A federal jury deliberated less than three hours Monday before convicting a suburban Arabic-language newspaper publisher on charges he acted as a secret agent of Iraq before Saddam Hussein’s fall.
The government alleged that since 1999, Palestinian-born Khaled Abdel-Latif Dumeisi provided information to Mukhabbarat, the Iraqi intelligence agency, about Hussein opponents living in the U.S.
Prosecutors said Dumeisi betrayed the U.S. out of admiration for Hussein’s support for the Palestinian cause and to get money for his cash-strapped publication, though he pocketed only a few thousand dollars.
Among the prosecution’s most critical pieces of evidence was a dossier recovered in Iraq after the war last year that showed the intelligence gathered by “Sirhan”–identified in the papers as the publisher of Al-Mahjer, the name of Dumeisi’s newspaper formerly based in southwest suburban Burbank.
A former high-ranking Mukhabbarat official, testifying under the alias of “Mr. Sargon” to protect him and his family, testified the dossier was an Iraqi intelligence file.
In closing arguments Monday, lawyers for Dumeisi blasted the government’s case, calling Sargon unreliable and questioning the dossier’s authenticity.
But after hearing six days of testimony and arguments, the jury convicted Dumeisi, 61, of four counts of failing to register as a foreign agent, conspiracy and perjury for lying in an immigration hearing and before a federal grand jury.
Following the verdict, U.S. Atty. Patrick J. Fitzgerald told reporters the conviction “sends an important message that people can’t come to our country and spy on fellow residents of our country.
“The Iraqi regime is not exactly a regime you would want having information on you if they considered you hostile,” said Fitzgerald, as Thomas Kneir, FBI special agent in charge of Chicago, stood at his side.
The conviction carries a maximum prison sentence of 25 years, though Dumeisi likely faces far less. U.S. District Judge Suzanne Conlon set sentencing for March 30.
Dumeisi has been in custody since his arrest in July.
Even Sargon questioned the extent of Dumeisi’s value to the Mukhabbarat, but evidence showed he provided Iraqi intelligence with surreptitiously obtained telephone records of former Iraqi Gen. Fawzi Al-Shammari, a key opposition leader, in order to identify his contacts here and abroad.
Al-Shammari had a romantic interest in a friend of Dumeisi’s, identified as Wafa Zaitawi, but after he broke off the relationship soon after meeting Zaitawi for the first time, Dumeisi prevailed on her to give him the telephone records. The Baghdad dossier showed that Dumeisi had passed the records to Iraqi intelligence, authorities said.
Prosecutors Victoria Peters and Daniel Gillogly said Dumeisi also produced news credentials for Iraqi intelligence officers to help them skirt a ban on traveling outside New York City.

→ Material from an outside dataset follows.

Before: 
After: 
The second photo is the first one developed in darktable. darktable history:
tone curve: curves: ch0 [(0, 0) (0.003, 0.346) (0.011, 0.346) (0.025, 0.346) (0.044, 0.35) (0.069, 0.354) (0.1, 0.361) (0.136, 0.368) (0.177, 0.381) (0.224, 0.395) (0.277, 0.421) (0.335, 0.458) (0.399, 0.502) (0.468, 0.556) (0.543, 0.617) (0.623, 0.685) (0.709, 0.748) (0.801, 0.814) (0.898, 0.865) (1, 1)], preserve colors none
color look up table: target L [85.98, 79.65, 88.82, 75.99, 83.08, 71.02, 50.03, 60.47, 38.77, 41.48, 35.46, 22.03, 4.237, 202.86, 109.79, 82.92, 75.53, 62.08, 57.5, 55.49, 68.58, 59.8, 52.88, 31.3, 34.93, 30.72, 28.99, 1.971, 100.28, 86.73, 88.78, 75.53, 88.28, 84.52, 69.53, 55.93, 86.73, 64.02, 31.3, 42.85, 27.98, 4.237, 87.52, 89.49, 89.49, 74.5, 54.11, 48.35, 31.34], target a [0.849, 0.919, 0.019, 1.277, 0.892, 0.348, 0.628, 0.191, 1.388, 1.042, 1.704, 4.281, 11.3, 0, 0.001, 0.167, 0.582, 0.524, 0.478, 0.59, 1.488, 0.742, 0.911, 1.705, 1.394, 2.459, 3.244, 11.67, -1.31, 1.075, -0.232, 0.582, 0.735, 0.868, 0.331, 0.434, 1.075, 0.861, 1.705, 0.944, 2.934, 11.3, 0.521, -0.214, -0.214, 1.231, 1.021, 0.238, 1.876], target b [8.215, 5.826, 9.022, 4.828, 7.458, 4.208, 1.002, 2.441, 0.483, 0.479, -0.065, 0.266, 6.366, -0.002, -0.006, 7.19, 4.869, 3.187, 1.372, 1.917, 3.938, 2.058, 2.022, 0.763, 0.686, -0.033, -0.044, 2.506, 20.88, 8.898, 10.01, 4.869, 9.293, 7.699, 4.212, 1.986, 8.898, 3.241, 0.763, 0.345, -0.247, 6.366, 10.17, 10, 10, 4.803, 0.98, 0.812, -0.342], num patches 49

A former associate also testified that Dumeisi once told him he published provocative stories to goad Hussein opponents into complaining to his newspaper–in the process revealing their identities. Dumeisi allegedly sent the sometimes-threatening recorded telephone messages to his contacts at the Iraqi mission to the United Nations, described by prosecutors as the headquarters for Iraqi intelligence in the U.S.

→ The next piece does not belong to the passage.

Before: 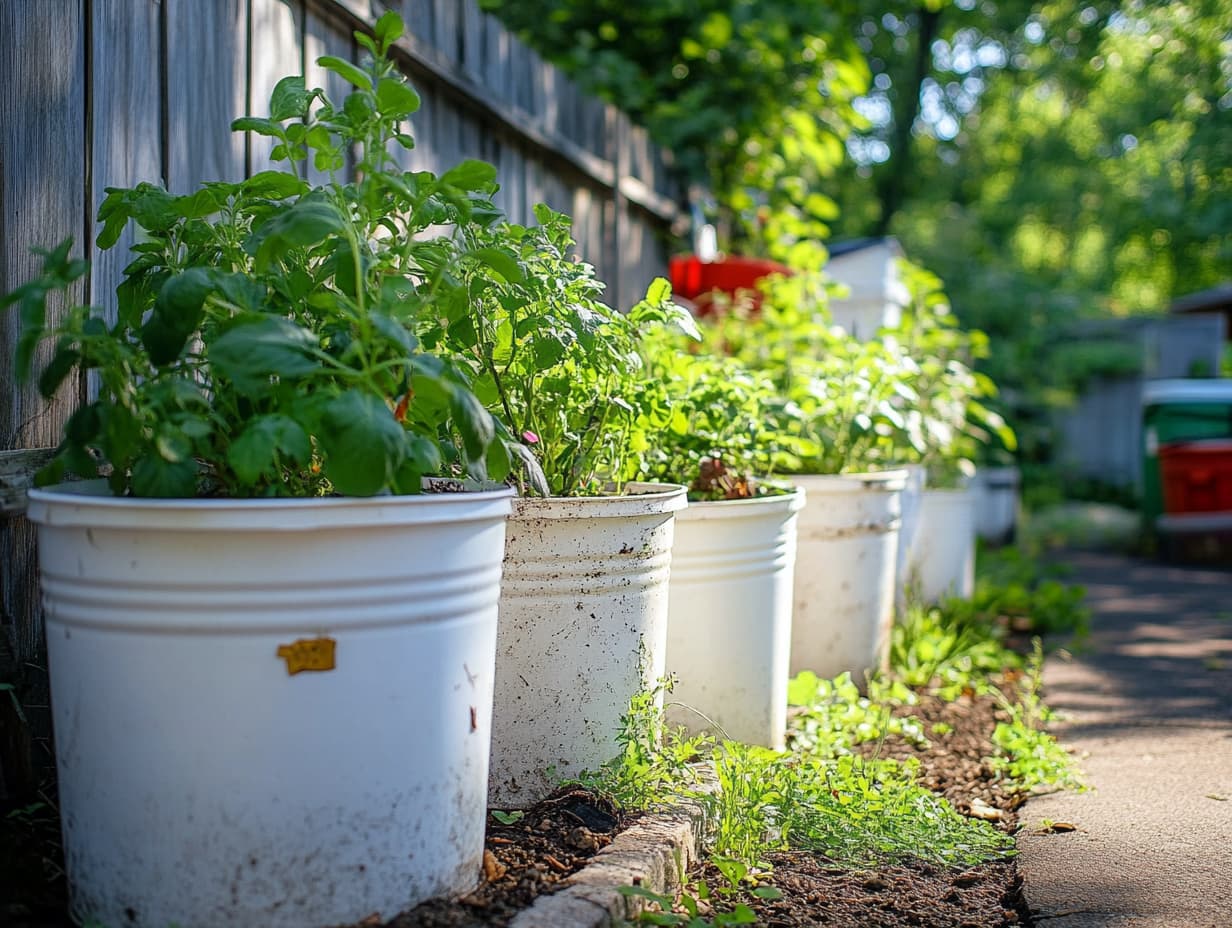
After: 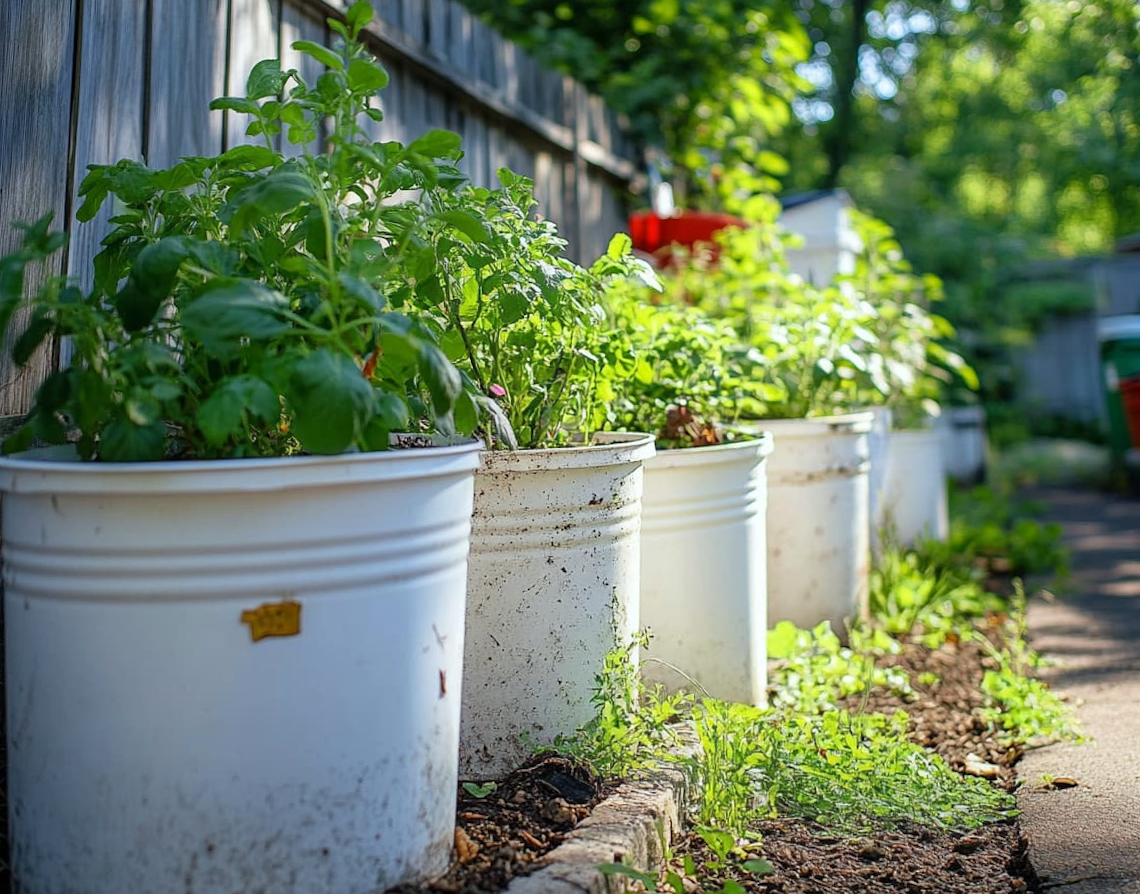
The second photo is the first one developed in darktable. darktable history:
rotate and perspective: rotation -1.68°, lens shift (vertical) -0.146, crop left 0.049, crop right 0.912, crop top 0.032, crop bottom 0.96
white balance: red 0.978, blue 0.999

A search of Dumeisi’s Oak Lawn home last May turned up a scrap of paper that prosecutors said contained a crude code in Arabic for Dumeisi to communicate with Iraqi intelligence.

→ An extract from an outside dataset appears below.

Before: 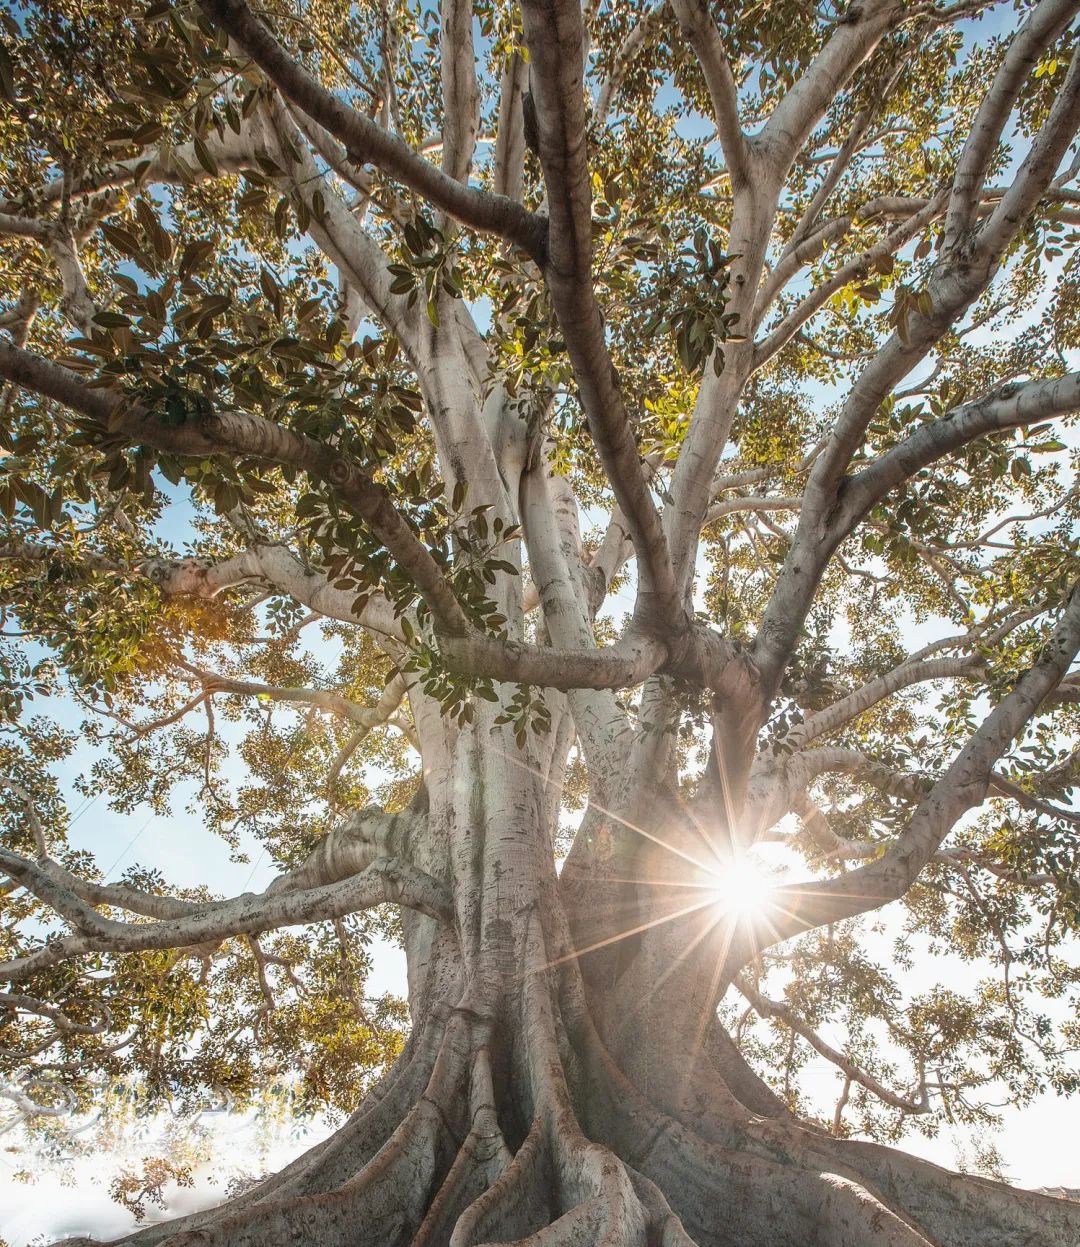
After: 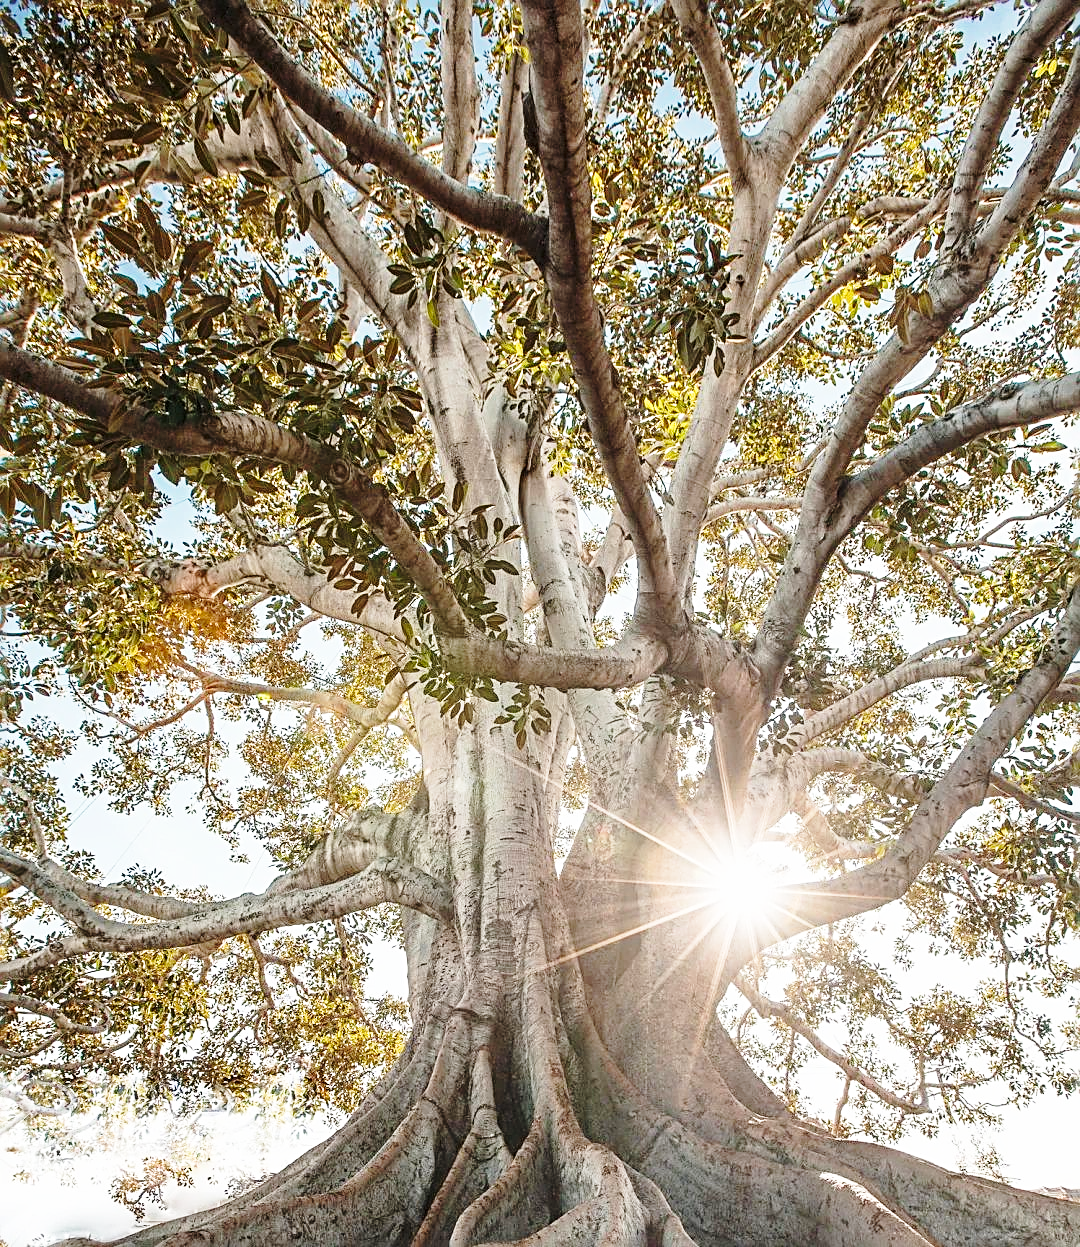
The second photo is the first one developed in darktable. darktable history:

A former girlfriend, Kawther Jaber Al-Khatib, also testified that Dumeisi once produced a pen that he said he had gotten in Baghdad that was both a hidden camera and recorder.
Records found in the Baghdad dossier indicated Iraqi intelligence was considering paying Dumeisi a stipend of $500 a month for his assistance, according to the prosecutors.
Prosecutors also played a videotape of Dumeisi praising Hussein at a birthday celebration in the dictator’s honor at the Iraqi ambassador’s residence in New York in 2001. According to an English translation prepared by authorities, Dumeisi hailed Hussein as “our inspired leader” and praised Iraq for launching missiles against Israel during the 1991 Persian Gulf War.
In closing arguments, John F. Murphy, one of Dumeisi’s lawyers, implored jurors not to hold his client’s “despicable” support of Hussein against him in deciding his guilt or innocence.
Murphy suggested that the Iraqis assisted Dumeisi with some money and a used computer to foster one of the few newspapers in America printing anything positive about Hussein, not to support a secret agent.
Murphy argued that prosecutors didn’t trust Sargon because they made him sign an agreement that he would not seek political asylum or U.S. citizenship while here for his testimony.
Noting that Sargon was released from military custody late last year, Murphy also questioned whether Sargon gave authorities just what they wanted to hear.
But who would be better to identify the Baghdad dossier than Sargon, a highly-placed Mukhabbarat official, Peters argued.